Although in theory any tactic can be applied in most if not all cases, in practice companies engage only in what is realistically affordable in terms of budgetary, timing and image-based concerns.

Thus, some PR devices are particularly prized by large firms while others by SME’s yet most are still employed equally well by both big and small enterprises alike.

Evaluating PR Performance

Measuring results of a PR program involves before and after analysis resulting from each PR tactic separately and of an entire plan as a whole.

  • How many media mentions occurred after media kit was provided for downloading?
  • What impact did expert commentary have on submitted number of RFPs?
  • How much did customer awareness change after running the new PR plan?

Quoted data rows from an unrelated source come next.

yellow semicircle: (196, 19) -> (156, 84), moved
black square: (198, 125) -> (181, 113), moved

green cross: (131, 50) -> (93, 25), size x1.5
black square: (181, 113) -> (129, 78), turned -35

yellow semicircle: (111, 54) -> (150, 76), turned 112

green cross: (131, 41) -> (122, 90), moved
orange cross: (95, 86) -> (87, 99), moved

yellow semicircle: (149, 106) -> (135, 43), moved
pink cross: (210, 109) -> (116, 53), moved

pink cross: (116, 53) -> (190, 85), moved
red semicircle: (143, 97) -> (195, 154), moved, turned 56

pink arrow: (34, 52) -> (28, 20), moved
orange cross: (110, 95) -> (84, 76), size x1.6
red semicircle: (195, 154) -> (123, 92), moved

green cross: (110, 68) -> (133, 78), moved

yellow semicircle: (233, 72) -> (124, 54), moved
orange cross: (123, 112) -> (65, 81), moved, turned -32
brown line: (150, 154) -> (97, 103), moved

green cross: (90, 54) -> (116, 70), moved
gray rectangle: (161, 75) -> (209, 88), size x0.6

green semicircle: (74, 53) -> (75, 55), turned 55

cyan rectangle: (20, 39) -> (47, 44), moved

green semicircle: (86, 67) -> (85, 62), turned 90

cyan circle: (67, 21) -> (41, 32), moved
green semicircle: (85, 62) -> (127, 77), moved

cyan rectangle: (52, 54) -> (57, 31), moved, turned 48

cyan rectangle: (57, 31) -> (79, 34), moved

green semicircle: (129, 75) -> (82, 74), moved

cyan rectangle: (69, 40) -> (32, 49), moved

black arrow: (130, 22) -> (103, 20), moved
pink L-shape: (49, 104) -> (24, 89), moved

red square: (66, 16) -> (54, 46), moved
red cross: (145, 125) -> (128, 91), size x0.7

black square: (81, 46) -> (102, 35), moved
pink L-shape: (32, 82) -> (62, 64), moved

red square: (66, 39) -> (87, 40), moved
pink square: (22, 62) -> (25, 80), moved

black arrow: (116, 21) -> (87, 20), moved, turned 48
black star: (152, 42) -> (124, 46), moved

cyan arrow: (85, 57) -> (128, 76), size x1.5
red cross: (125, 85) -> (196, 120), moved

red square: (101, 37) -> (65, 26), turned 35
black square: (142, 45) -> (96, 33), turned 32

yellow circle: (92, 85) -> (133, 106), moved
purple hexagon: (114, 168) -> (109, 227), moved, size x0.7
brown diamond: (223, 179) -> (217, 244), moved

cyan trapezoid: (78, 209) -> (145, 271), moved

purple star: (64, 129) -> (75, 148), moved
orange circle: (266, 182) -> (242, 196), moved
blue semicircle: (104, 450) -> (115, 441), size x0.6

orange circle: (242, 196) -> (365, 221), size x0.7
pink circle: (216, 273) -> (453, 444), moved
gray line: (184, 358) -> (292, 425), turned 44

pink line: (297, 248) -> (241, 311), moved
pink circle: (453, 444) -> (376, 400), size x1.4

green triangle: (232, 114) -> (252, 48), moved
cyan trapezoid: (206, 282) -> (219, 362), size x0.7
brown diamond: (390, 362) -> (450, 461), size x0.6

Evaluating performance allows for continuous growth. Relative effectiveness of tactics is benchmarked as firm’s PR goals and strategies achieve and evolve the overall company interests and objectives.

Crisis Management

Every once in a while an event may occur which triggers a sequence of unwelcome media attention, reports and commentary. Plus the widespread adoption of social media accelerates this process quite substantially with each and passing day.

When a crisis does happen, functional PR team actions on a prearranged crisis plan. The key to putting one together demands proactive brainstorming sessions prior to when the negative situation happens in the first place. Since best/worst-case preemptive planning can take everyone a long way when a crisis does emerge. In sum, PR directors should always plan for the best but also proactively prepare for the worst just in case.

Always Remember…

Routine PR communication promotes and crisis PR communication preserves the company’s future.